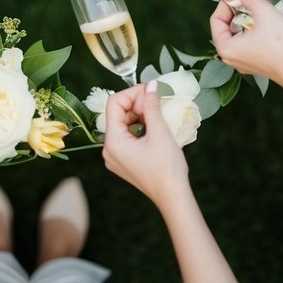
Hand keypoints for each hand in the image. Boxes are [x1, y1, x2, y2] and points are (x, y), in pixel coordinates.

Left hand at [102, 81, 187, 208]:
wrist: (174, 198)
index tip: (150, 92)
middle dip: (136, 103)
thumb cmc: (167, 167)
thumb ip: (151, 105)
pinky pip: (127, 135)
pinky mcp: (124, 161)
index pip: (114, 104)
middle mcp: (109, 150)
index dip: (132, 93)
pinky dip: (139, 126)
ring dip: (138, 114)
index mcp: (113, 142)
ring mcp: (116, 157)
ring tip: (156, 113)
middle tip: (156, 101)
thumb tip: (151, 84)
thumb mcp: (159, 131)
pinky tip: (153, 125)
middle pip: (117, 113)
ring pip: (122, 123)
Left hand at [210, 0, 282, 106]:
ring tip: (259, 7)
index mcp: (225, 48)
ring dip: (246, 17)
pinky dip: (253, 28)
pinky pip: (248, 41)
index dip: (227, 1)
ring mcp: (243, 62)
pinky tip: (265, 21)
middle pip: (226, 25)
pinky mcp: (256, 63)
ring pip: (238, 32)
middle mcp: (230, 58)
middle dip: (237, 8)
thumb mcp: (264, 12)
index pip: (216, 18)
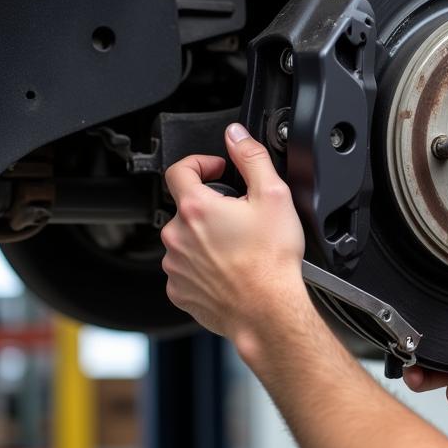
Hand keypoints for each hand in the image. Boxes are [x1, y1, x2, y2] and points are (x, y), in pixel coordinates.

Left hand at [160, 123, 307, 341]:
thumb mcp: (273, 195)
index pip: (179, 169)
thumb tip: (236, 136)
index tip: (219, 171)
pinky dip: (203, 265)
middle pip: (185, 206)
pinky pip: (186, 269)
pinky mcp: (179, 290)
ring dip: (205, 236)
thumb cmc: (271, 261)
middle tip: (240, 215)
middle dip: (210, 205)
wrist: (268, 311)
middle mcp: (177, 235)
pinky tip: (229, 269)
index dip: (201, 163)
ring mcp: (175, 265)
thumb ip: (251, 157)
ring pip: (185, 238)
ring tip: (238, 246)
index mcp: (196, 208)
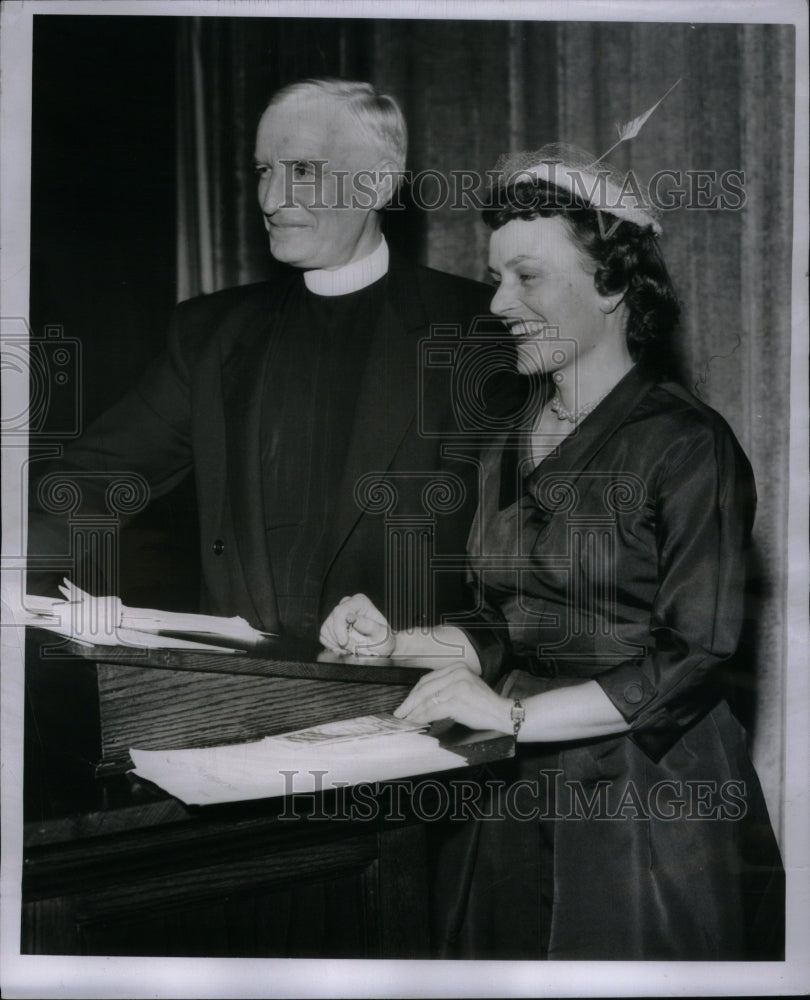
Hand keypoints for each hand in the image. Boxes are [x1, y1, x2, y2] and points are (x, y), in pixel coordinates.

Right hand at [319, 593, 395, 656]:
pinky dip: (332, 646)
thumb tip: (350, 617)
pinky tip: (344, 649)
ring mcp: (337, 615)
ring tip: (352, 649)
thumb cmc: (383, 639)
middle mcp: (346, 605)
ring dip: (338, 644)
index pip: (341, 611)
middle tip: (355, 649)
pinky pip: (323, 636)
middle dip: (341, 640)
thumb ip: (368, 625)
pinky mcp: (331, 626)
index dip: (339, 628)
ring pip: (326, 630)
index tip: (344, 643)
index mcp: (359, 602)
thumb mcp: (381, 633)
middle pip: (332, 621)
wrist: (381, 647)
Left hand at [393, 662, 511, 732]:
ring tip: (406, 720)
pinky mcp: (456, 699)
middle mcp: (456, 673)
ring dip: (414, 712)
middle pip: (424, 687)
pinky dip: (422, 717)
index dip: (414, 692)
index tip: (406, 702)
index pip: (428, 679)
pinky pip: (433, 709)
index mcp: (457, 667)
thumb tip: (424, 700)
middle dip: (410, 702)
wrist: (502, 712)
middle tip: (400, 712)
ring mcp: (456, 685)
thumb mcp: (465, 686)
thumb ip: (447, 687)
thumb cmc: (484, 704)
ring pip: (427, 699)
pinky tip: (417, 722)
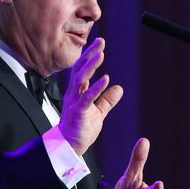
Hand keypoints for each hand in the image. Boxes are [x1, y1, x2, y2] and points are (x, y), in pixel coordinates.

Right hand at [58, 38, 122, 154]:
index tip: (100, 43)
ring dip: (91, 66)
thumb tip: (119, 88)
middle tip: (100, 41)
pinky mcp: (78, 113)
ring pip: (81, 80)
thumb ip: (107, 100)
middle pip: (80, 69)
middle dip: (90, 54)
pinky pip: (87, 98)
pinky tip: (105, 79)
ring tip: (101, 54)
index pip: (83, 69)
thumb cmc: (80, 129)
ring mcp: (75, 102)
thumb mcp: (98, 112)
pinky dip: (96, 88)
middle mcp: (74, 94)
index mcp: (78, 92)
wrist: (69, 147)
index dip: (90, 55)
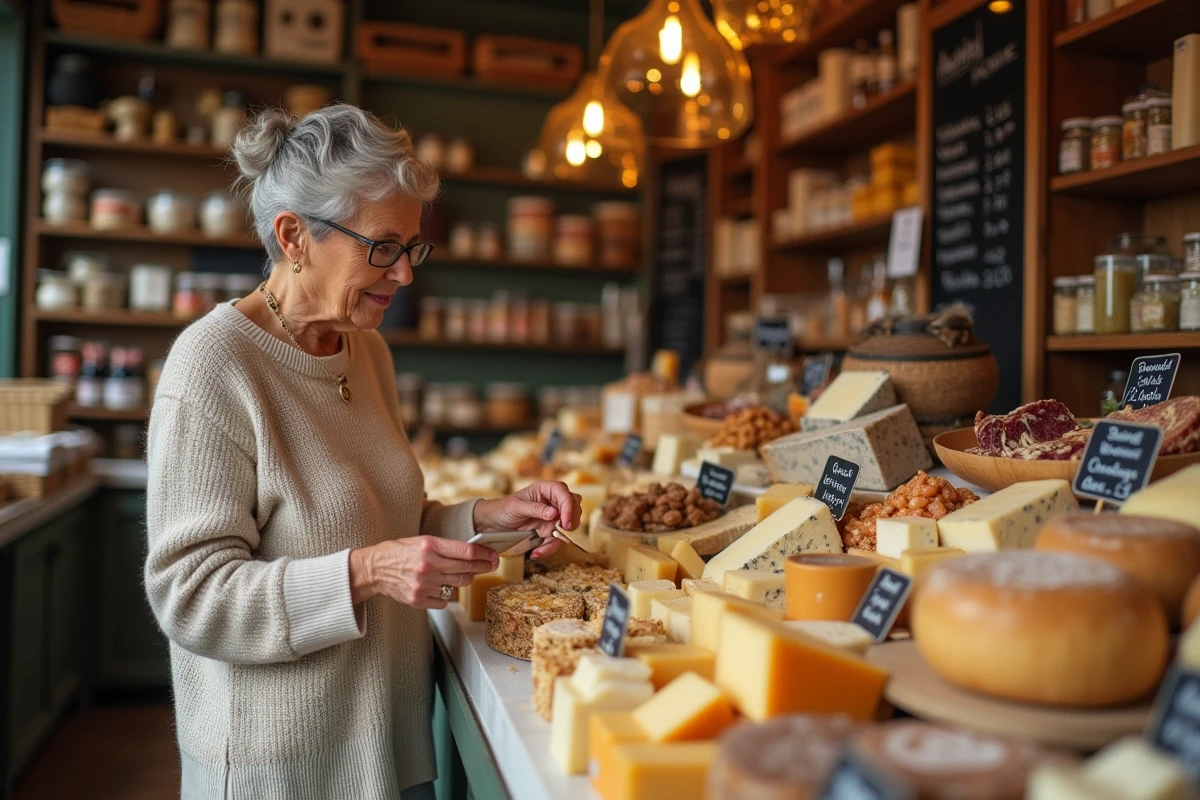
++++++++
For this exercise, transcribe the entries above exactly, without any pictures.

§ Solution to this problem:
Hand keypoints for each hand in the image. Boxes are [x1, y1, x2, y2] and points are (x, y), in pixel coordinates.

Left hand at [102, 81, 187, 208]:
wrist: (174, 198)
index tip: (150, 92)
middle dip: (136, 103)
thumb cmc: (167, 167)
thumb ip: (151, 105)
pinky pip: (127, 135)
pinky mcp: (124, 161)
index pip: (114, 104)
middle mcp: (109, 150)
index dip: (132, 93)
pinky dip: (139, 126)
ring dip: (138, 114)
index mcp: (113, 142)
ring mcp: (116, 157)
ring tip: (156, 113)
middle tip: (156, 101)
thumb tip: (151, 84)
thumb mcp: (159, 131)
pinky tip: (153, 125)
middle pip: (117, 113)
ring pip: (122, 123)
Left hand at [210, 0, 282, 106]:
ring tip: (259, 7)
index mcp: (225, 48)
ring dip: (246, 17)
pinky dip: (253, 28)
pinky pip: (248, 41)
index dip: (227, 1)
ring mcp: (243, 62)
pinky tip: (265, 21)
middle pip: (226, 25)
pinky mcp: (256, 63)
ring pip: (238, 32)
middle mcp: (230, 58)
middle dip: (237, 8)
thumb mcp: (264, 12)
index pip: (216, 18)
Hand keypoints for each hand in the image. Boxes are [x1, y1, x2, y2] and points are (x, y), in pixel coordinates.

Left hand at [160, 123, 307, 341]:
thumb mcp: (273, 195)
index pip: (179, 169)
thumb tip: (236, 136)
index tip: (219, 171)
pinky dip: (203, 265)
middle pip: (185, 206)
pinky pip: (186, 269)
pinky mcp: (179, 290)
ring dip: (205, 236)
thumb cmc: (271, 261)
middle tip: (240, 215)
middle dip: (210, 205)
wrist: (268, 311)
middle mcp: (177, 235)
pinky tip: (229, 269)
index dip: (201, 163)
ring mcp: (175, 265)
thumb ip: (251, 157)
ring pip: (185, 238)
ring tip: (238, 246)
index mcp: (196, 208)
Hand keypoints for each hand in the image. Boxes are [x1, y1, x2, y2] and points are (x, y), in pixel coordinates.

Right hand at [319, 593, 395, 656]:
pinky dip: (332, 646)
thumb tip: (350, 617)
pinky tip: (344, 649)
ring mcp: (337, 615)
ring tip: (352, 649)
thumb cmc: (383, 639)
middle mcp: (346, 605)
ring dip: (338, 644)
index pip: (341, 611)
middle tip: (355, 649)
pinky pip: (323, 636)
middle dip: (341, 640)
thumb ip: (368, 625)
pinky mcp: (331, 626)
index dip: (339, 628)
ring pip: (326, 630)
index tip: (344, 643)
index mcp: (359, 602)
thumb mcp: (381, 633)
middle pip: (332, 621)
wrist: (381, 647)
Left hand at [393, 662, 511, 732]:
ring tip: (406, 720)
pinky mcp: (456, 699)
middle mcp: (456, 673)
ring dip: (414, 712)
middle pip: (424, 687)
pinky dip: (422, 717)
index dip: (414, 692)
index tip: (406, 702)
index pip: (428, 679)
pinky pip: (433, 709)
index mcp: (457, 667)
thumb tip: (424, 700)
middle dip: (410, 702)
wrist: (502, 712)
middle tip: (400, 712)
ring mcp: (456, 685)
thumb mcp: (465, 686)
thumb ip: (447, 687)
thumb cmc: (484, 704)
ring pip: (427, 699)
pinky tip: (417, 722)
Hand keypoints for each hand in the image. Boxes are [x1, y1, x2, y2] and points are (x, y), in pixel coordinates.

Right hand at [58, 38, 122, 154]:
index tip: (100, 43)
ring dip: (91, 66)
thumb tip: (119, 88)
middle tip: (100, 41)
pinky mcp: (78, 113)
ring pip: (81, 80)
thumb ip: (107, 100)
middle pip: (80, 69)
middle dip: (90, 54)
pinky pip: (87, 98)
pinky tip: (105, 79)
ring tip: (101, 54)
index pip: (83, 69)
thumb cmc: (80, 129)
ring mcp: (75, 102)
thumb mcp: (98, 112)
pinky dip: (96, 88)
middle mcp: (74, 94)
index mcp: (78, 92)
wrist: (69, 147)
index dip: (90, 55)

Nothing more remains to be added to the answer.